Students were also assigned to groups so that the groups would be roughly equal in terms of average writing ability and similar in terms of the distribution of writing ability. This was done by means of a brief qualitative evaluation of their initial writing samples, done by the experimenter. The avoided extreme clustering of high- or low-ability students in a single group. The distribution across groups was clearly not identical, but this was not problematic. The important attribute that should be evenly distributed among the three groups is ability to improve, not ability to write. It is improvement in writing quality, not absolute writing quality, that is the variable under consideration. Of course very high-ability students who know how to plan, write, and revise already, who are comfortable with writing at length, and who can envision an audience would benefit little from the educational interventions in this study. However, it is safe to assume at this age that most students can improve their writing at least a little when helped with these things.

Students were first placed in three unlabeled groups as indicated above. The three groups were then randomly assigned as Red, Green, and Blue and associated with the three pieces of software.

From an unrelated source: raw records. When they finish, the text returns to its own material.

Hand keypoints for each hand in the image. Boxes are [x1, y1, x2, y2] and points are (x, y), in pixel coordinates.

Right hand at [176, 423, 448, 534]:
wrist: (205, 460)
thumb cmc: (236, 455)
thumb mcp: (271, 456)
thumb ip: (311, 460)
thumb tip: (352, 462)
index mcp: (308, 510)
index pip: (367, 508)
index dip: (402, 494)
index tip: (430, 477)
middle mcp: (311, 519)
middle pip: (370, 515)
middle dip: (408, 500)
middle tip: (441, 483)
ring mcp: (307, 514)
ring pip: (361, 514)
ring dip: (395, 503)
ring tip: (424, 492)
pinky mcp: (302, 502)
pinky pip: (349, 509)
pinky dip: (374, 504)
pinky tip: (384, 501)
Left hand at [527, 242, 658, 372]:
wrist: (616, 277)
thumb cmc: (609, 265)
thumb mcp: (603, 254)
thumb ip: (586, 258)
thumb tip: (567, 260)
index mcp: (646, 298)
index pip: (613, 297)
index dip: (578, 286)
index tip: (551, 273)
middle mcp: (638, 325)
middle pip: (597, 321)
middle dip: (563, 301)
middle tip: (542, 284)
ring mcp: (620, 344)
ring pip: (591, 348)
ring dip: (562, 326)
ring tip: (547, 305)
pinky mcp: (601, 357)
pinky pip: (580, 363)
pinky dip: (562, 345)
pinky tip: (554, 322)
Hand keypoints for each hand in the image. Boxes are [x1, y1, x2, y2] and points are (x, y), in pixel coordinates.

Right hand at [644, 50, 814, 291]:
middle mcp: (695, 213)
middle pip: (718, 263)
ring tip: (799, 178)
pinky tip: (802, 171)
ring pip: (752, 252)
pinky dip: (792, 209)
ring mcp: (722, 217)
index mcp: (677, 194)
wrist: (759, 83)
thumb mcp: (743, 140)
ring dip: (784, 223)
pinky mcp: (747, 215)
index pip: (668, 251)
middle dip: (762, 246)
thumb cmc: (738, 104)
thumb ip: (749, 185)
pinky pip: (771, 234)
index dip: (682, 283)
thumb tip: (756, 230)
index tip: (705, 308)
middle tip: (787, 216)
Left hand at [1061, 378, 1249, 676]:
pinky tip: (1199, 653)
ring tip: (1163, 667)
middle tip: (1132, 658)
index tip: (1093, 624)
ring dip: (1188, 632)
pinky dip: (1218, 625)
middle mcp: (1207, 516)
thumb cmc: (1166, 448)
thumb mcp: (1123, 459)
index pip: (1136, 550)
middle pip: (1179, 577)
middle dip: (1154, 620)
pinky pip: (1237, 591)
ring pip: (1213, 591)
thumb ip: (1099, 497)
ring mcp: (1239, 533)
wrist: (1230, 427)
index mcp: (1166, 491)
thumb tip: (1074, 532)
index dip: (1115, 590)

Use and Usability of the Software

Observation of the students as they used the software highlighted some particular problems and successes. The difficulties they had provide guidance for making both high-level changes in design and minor refinements. The way in which they used the software also revealed how well the software's model of work flow was able to match up with and assist the cognitive process of the writer.

Children did at times converse with Eddie as they planned their stories. Children would bypass questions they didn't wish to answer but might answer others later. Sometimes, for instance, the questions about plot would all be answered "I don't know," but other replies would include description of elements which later appeared in the child's story. The two questions that ask the child to first brainstorm and then pick one or a few specific ideas usually resulted in puzzlement when they were first encountered. Children never wrote more than one story idea to begin with, so Eddie's request that the user pick one from the list was unnecessary.

At one point Eddie asks "Now would you like to talk about the characters, the place, the time, or the things that happen?" Eddie then begins asking about the specific story element the writer chooses. Eddie can understand replies such as "plot," "the things," "what happens," "the place," "the people," "the characters." One child, who was carefully reading all of the directions and thinking about each of his replies, typed in response to this question "yes." This is not a response Eddie understands in this context, so Eddie simply indicated his lack of understanding and asked the question again. The question is probably phrased poorly and this experience indicates that Eddie's handling of a response like "yes" is not adequate.

EDDIE: OK. Now we can talk about parts of the story. Now do you want to talk about the characters, the place, the time, or the things that happen?

USER: YES